### Collected data
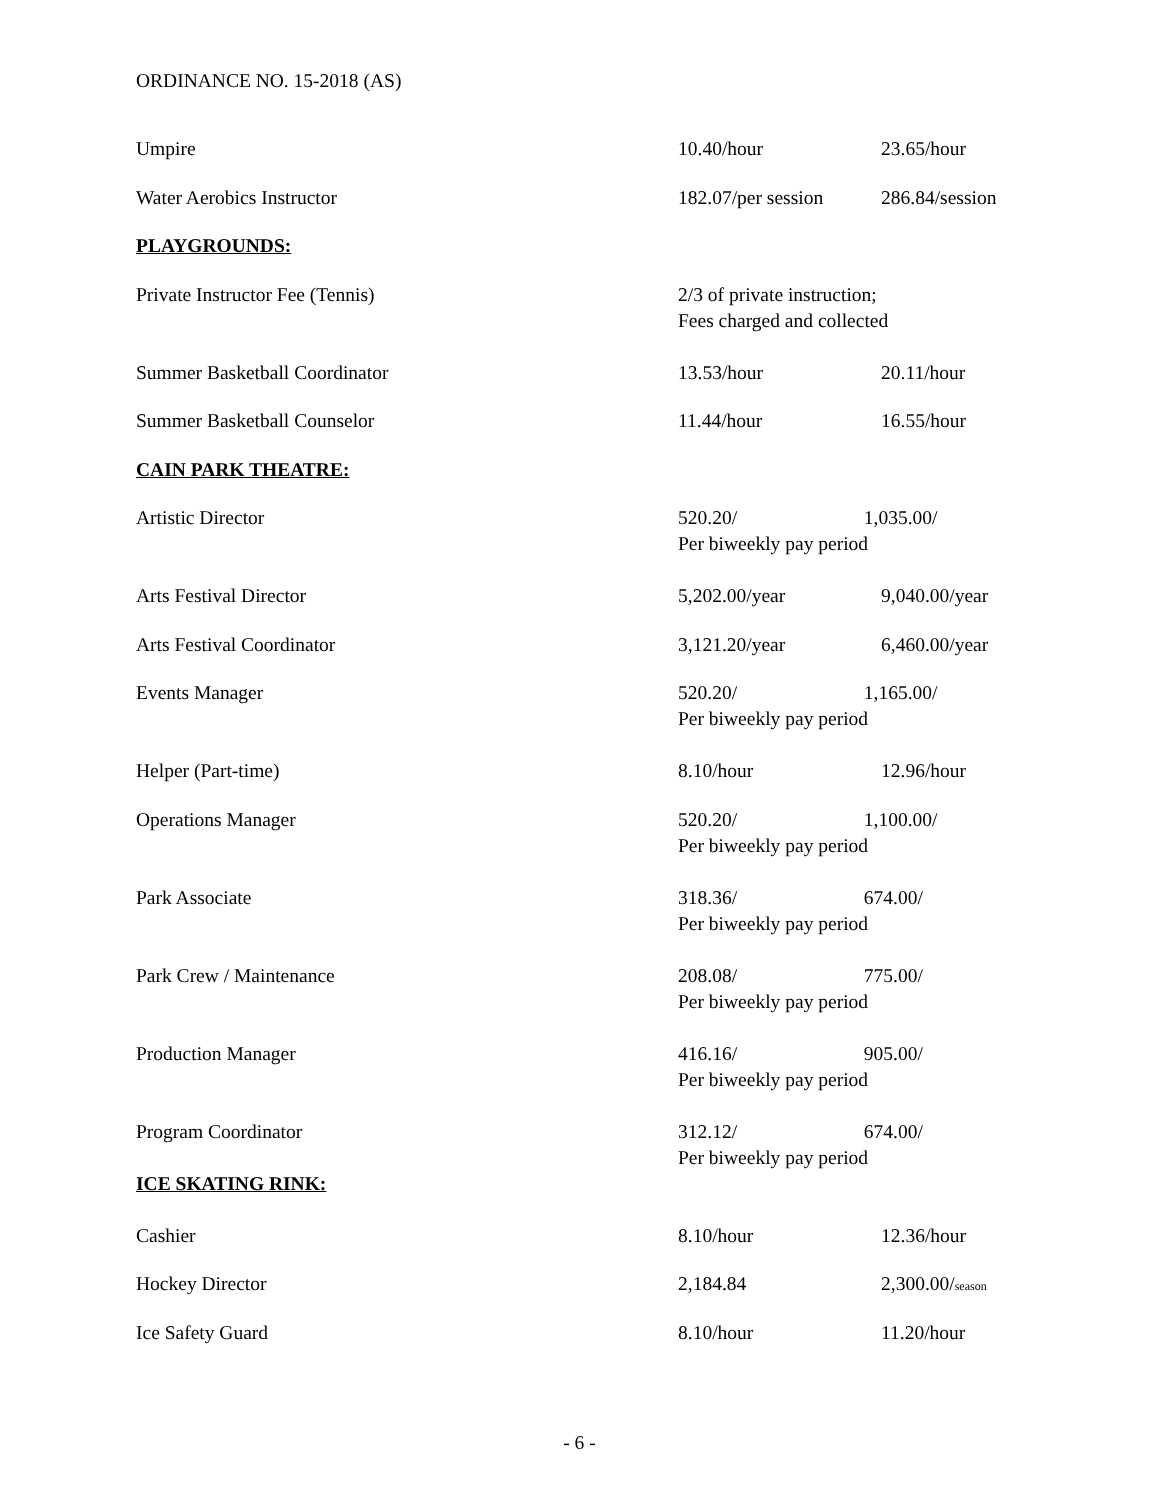ORDINANCE NO. 15-2018 (AS)
| Umpire | 10.40/hour | 23.65/hour |
| Water Aerobics Instructor | 182.07/per session | 286.84/session |
| PLAYGROUNDS: | | |
| Private Instructor Fee (Tennis) | 2/3 of private instruction; Fees charged and collected | |
| Summer Basketball Coordinator | 13.53/hour | 20.11/hour |
| Summer Basketball Counselor | 11.44/hour | 16.55/hour |
| CAIN PARK THEATRE: | | |
| Artistic Director | 520.20/ 1,035.00/ Per biweekly pay period | |
| Arts Festival Director | 5,202.00/year | 9,040.00/year |
| Arts Festival Coordinator | 3,121.20/year | 6,460.00/year |
| Events Manager | 520.20/ 1,165.00/ Per biweekly pay period | |
| Helper (Part-time) | 8.10/hour | 12.96/hour |
| Operations Manager | 520.20/ 1,100.00/ Per biweekly pay period | |
| Park Associate | 318.36/ 674.00/ Per biweekly pay period | |
| Park Crew / Maintenance | 208.08/ 775.00/ Per biweekly pay period | |
| Production Manager | 416.16/ 905.00/ Per biweekly pay period | |
| Program Coordinator | 312.12/ 674.00/ Per biweekly pay period | |
| ICE SKATING RINK: | | |
| Cashier | 8.10/hour | 12.36/hour |
| Hockey Director | 2,184.84 | 2,300.00/ season |
| Ice Safety Guard | 8.10/hour | 11.20/hour |
- 6 -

### TRY IT
Final part of the records: return the line that contains "2,300.00/ season |" and every line after it, exactly, with no other lines added.

### ANSWER TO THIS EXERCISE
| Hockey Director | 2,184.84 | 2,300.00/ season |
| Ice Safety Guard | 8.10/hour | 11.20/hour |
- 6 -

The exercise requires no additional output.